_Aim of the exercise_
Under this line are the records; write out word for word the part that begins at the line containing "Pihatalkoot eivät meillä" and ends at the line containing "putsataan betonikivet, pestään", and no more.

■ ■ ■ ■ ■

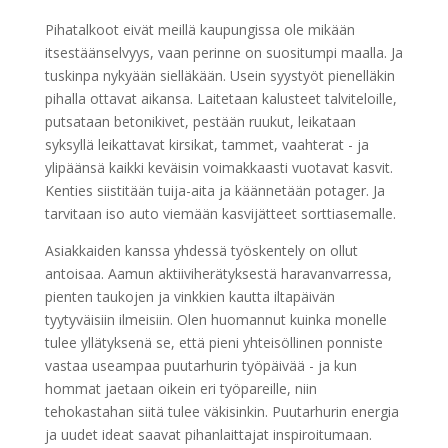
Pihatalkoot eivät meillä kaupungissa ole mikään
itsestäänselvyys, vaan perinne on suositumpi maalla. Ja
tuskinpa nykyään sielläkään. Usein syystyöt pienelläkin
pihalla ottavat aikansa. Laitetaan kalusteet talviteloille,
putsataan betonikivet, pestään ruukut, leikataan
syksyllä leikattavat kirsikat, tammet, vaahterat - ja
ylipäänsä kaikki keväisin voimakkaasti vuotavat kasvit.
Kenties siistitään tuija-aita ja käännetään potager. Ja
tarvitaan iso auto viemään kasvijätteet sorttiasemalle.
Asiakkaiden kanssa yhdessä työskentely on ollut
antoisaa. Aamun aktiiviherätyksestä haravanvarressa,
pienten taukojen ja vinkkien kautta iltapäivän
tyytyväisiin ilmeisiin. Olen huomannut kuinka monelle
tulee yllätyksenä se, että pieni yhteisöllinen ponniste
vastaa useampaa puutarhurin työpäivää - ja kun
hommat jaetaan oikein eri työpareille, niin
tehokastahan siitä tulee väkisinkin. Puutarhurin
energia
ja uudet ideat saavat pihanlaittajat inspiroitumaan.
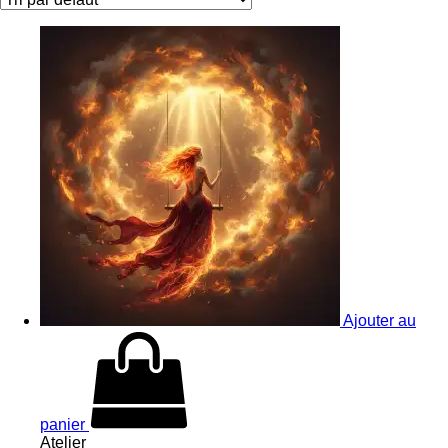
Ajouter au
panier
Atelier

■ ■ ■ ■ ■

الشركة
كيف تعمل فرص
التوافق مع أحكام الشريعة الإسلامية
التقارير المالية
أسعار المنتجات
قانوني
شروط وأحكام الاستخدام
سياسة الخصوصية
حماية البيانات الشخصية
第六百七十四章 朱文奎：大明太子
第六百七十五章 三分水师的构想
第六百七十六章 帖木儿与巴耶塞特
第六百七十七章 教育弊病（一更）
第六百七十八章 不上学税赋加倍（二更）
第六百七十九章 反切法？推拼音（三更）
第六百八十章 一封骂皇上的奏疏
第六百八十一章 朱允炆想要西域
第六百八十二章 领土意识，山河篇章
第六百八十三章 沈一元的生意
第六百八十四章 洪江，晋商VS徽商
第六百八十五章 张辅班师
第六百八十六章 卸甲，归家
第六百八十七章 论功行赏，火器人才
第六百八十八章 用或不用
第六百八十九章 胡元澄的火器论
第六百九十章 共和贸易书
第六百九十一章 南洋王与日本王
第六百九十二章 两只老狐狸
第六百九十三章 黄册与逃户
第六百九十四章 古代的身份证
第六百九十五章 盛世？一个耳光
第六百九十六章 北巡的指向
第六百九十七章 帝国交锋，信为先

■ ■ ■ ■ ■

_Exercise solution_
Pihatalkoot eivät meillä kaupungissa ole mikään
itsestäänselvyys, vaan perinne on suositumpi maalla. Ja
tuskinpa nykyään sielläkään. Usein syystyöt pienelläkin
pihalla ottavat aikansa. Laitetaan kalusteet talviteloille,
putsataan betonikivet, pestään ruukut, leikataan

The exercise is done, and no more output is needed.